Change the oil filter with every oil change, just because it's cheap and easy, and you won't forget, and it gets out another 1/2 quart of used oil. Otherwise a new oil filter with every second oil change is enough (if you can keep track of it), as the oil filters don't really get very dirty using modern detergent oil. If you drive exclusively on dusty gravel roads, then change oil as often as every 2000 miles and give it a new oil filter with every oil change.
If only 5% of your driving is on dusty roads, don't worry about the oil. With an MGA the larger problem with dust is ingestion though the air intake to wear out the top piston rings. Better air filters are a good investment for the MGA if you drive in dusty environments. If you ever drive on gravel roads, I highly recommend installing K&N air filters (see web site for details).

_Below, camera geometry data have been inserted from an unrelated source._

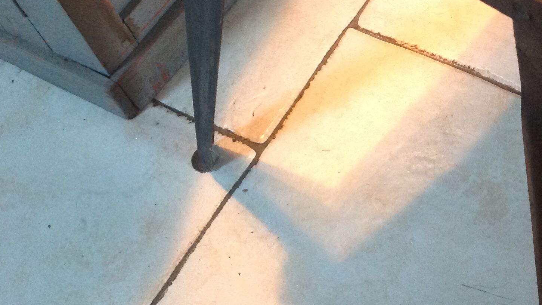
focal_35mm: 68
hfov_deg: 29.8
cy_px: 6
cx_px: 476
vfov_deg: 17.4
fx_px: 977
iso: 250
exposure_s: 1/15
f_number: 2.4
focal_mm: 4.28
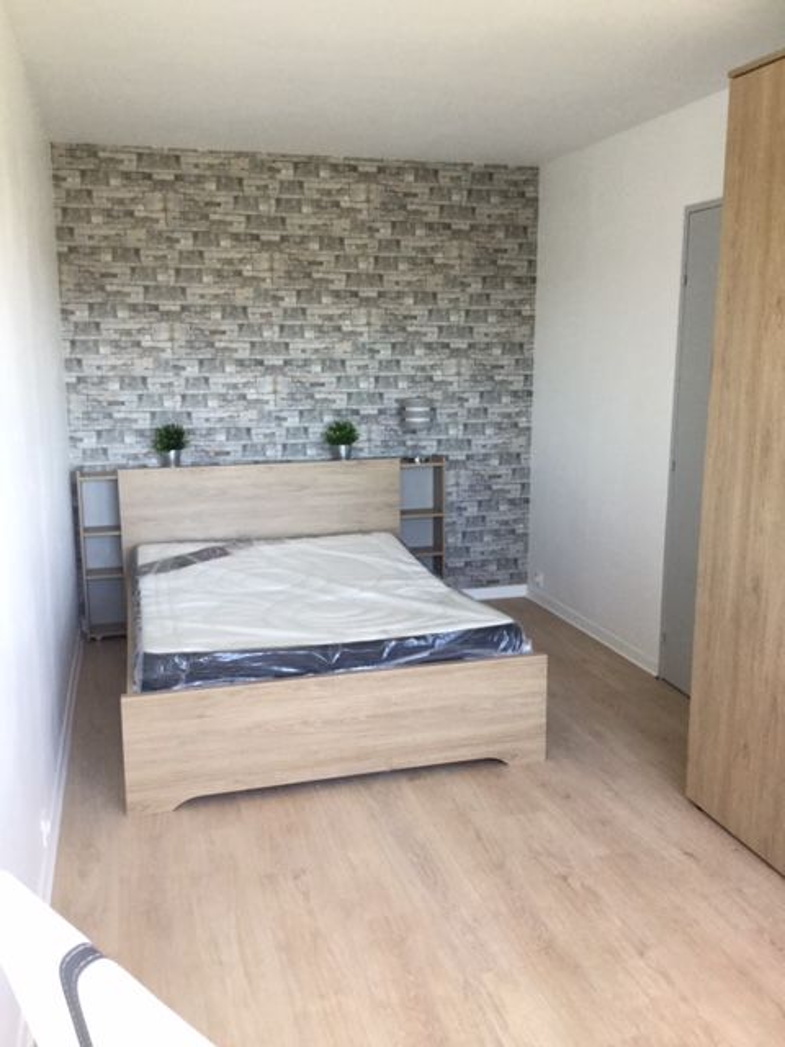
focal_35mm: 31
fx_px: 937
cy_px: 524
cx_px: 392
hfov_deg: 45.4
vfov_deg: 58.4
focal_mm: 3.3
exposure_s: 1/33
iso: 40
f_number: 2.4
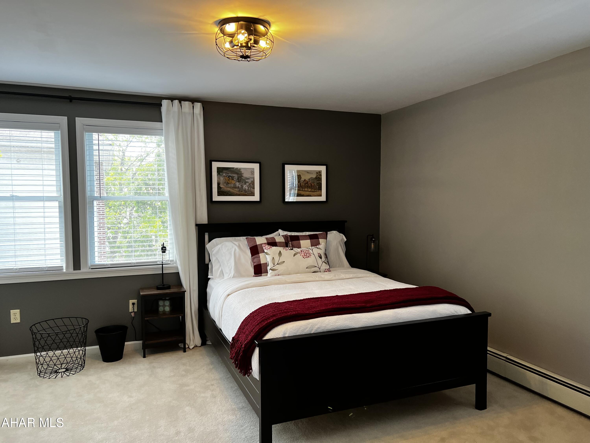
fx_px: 443
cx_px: 295
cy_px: 222
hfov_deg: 67.3
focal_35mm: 26
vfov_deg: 53.1
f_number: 1.5
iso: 125
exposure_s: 1/120
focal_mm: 5.7
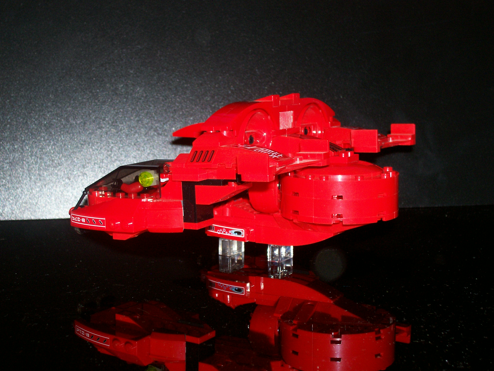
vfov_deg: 22.6
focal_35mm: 65
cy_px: 186
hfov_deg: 29.8
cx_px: 247
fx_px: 928
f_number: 3.6
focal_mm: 10.8
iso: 80
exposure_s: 1/78.4
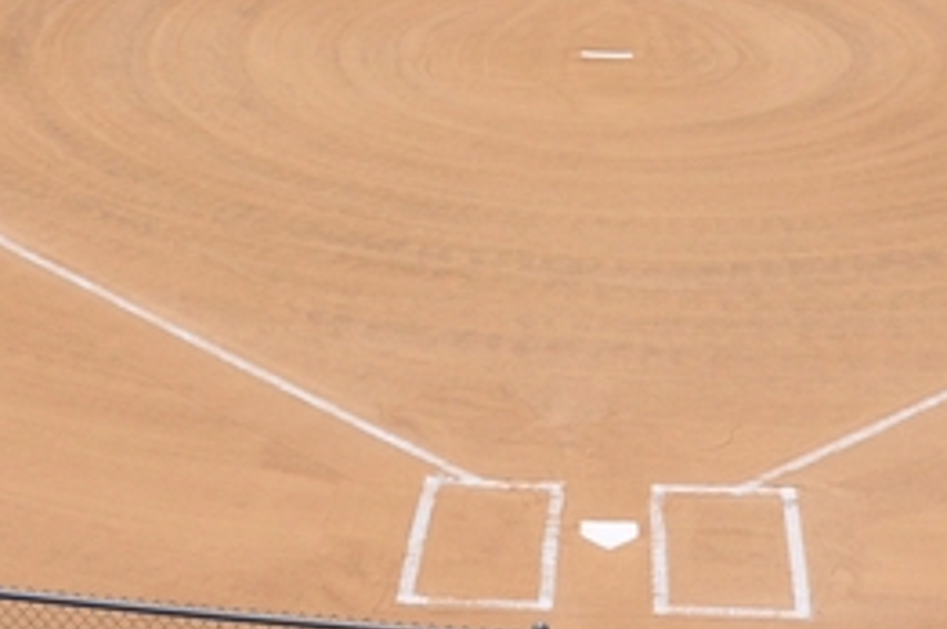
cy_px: -307
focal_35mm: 99
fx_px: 2601
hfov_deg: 20.6
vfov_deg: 13.1
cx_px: 401
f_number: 10
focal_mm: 18
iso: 200
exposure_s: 1/400
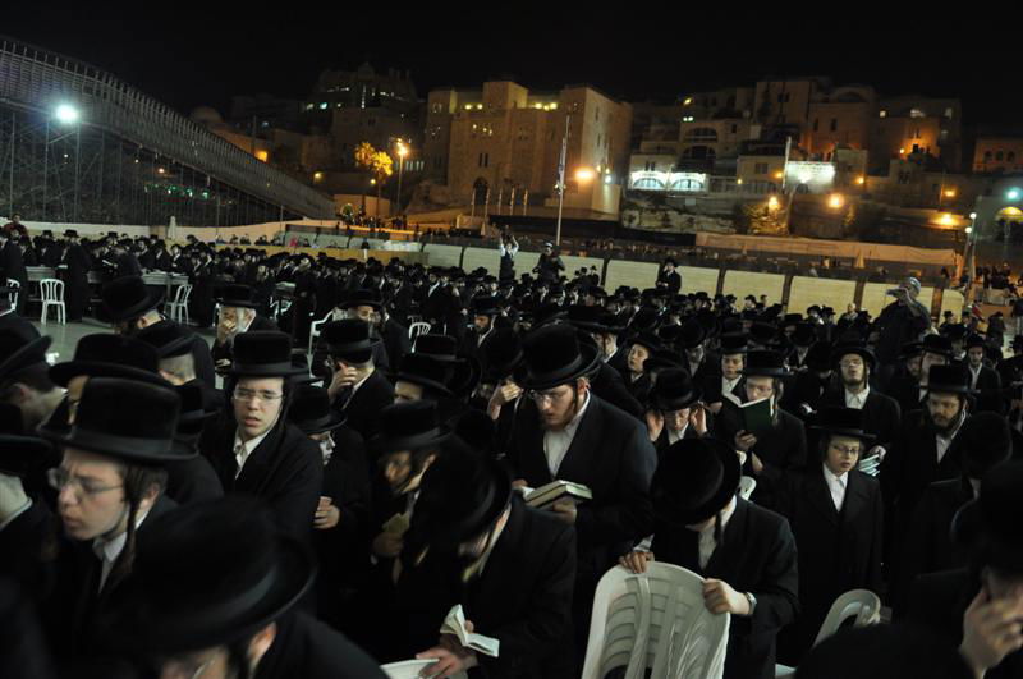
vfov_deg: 50.3
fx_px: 724
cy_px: 340
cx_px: 512
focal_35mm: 26
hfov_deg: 70.5
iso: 500
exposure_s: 1/40
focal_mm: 17
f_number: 2.8
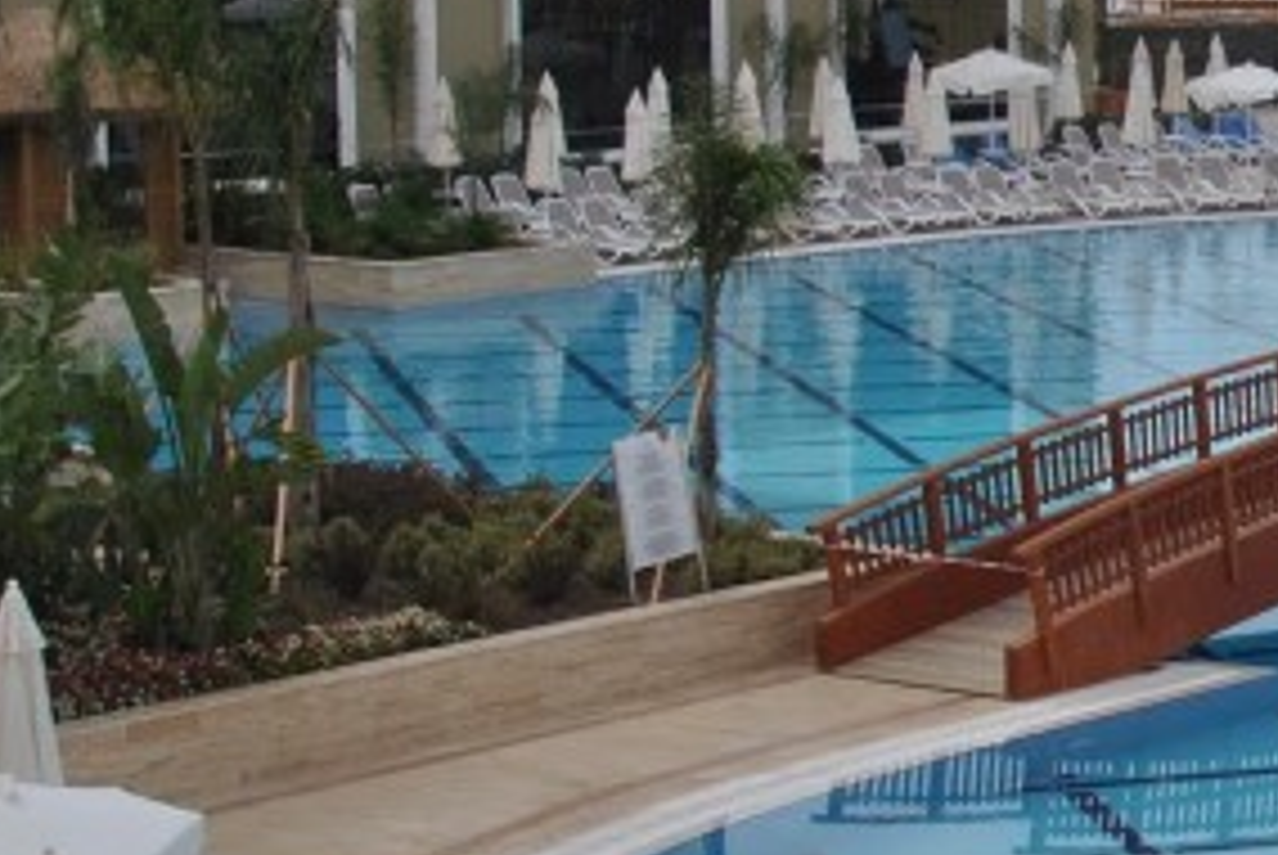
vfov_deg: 11.4
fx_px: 4300
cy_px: 400
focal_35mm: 121
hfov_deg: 15.2
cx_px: 2113
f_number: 8
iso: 100
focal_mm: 20
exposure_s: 1/250
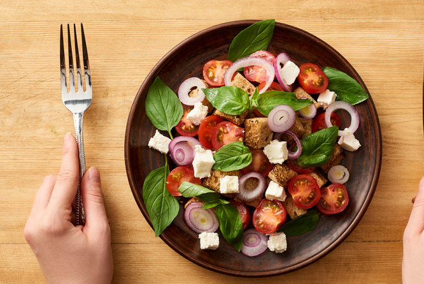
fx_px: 884
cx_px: 248
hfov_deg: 26.9
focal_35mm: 75
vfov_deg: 18.2
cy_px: 157
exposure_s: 1/160
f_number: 9
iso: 100
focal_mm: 50
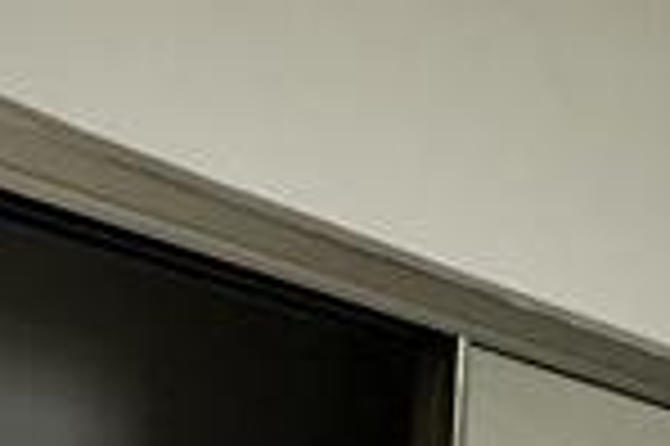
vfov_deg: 10.8
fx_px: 1859
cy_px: 1189
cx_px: -76
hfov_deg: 19.5
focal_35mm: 100
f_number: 2.2
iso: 400
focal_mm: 2.22
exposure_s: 1/60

Buy whatever brand oil that is cheap, buy it by the case if it's cheaper, at an auto parts store or department store. Buy the house brand if it's cheaper. Most off-brands are manufactured by the big oil companies and packaged with the distributor's brand label. NAPA brand oil is made by Valvoline. K-mart house brand is bottled by Havoline. Wareco service station house brand is made by Phillips. And on goes the list ad-infinitum. No one is allowed to sell garbage oil any more. Even re-refined oil has to meet the same minimal functional requirements as any new motor oil. The largest consumers of re-refined oil these days are over the road truckers who use a lot of it and appreciate the slightly lower cost. You may never even know where to buy the stuff, as there is very little demand for it in the general consumer market.
I was working in a service station in 1968-1969 when the new oil came out to change the functional specification on 10W-30 oil from SC to SE (I think they skipped SD). We all thought it meant "Service Extreme", as the functional test requirements were indeed obscenely extreme compared to the auto makers requirements as little as 10 years earlier. This is when I was still using re-refined non-detergent 30 weight in my MGA and changing oil and filter every 2000 miles (which I learned as a farm kid running engines in dusty environments). It was a dire shock to me (price wise) to learn that I had to use 10W-40 oil in my new 1969 Austin America.
By now oil has progressed through SF, SG, SH, SI, and SJ specifications. If you look on the back of a bottle of oil today you should find "Service SL/SJ", and anyone selling oil has to meet the same stringent functional requirements. Bottom line: Use whatever oil is cheap, and you can't go wrong. Sometimes life with an MG is just simple. (Pretty often actually).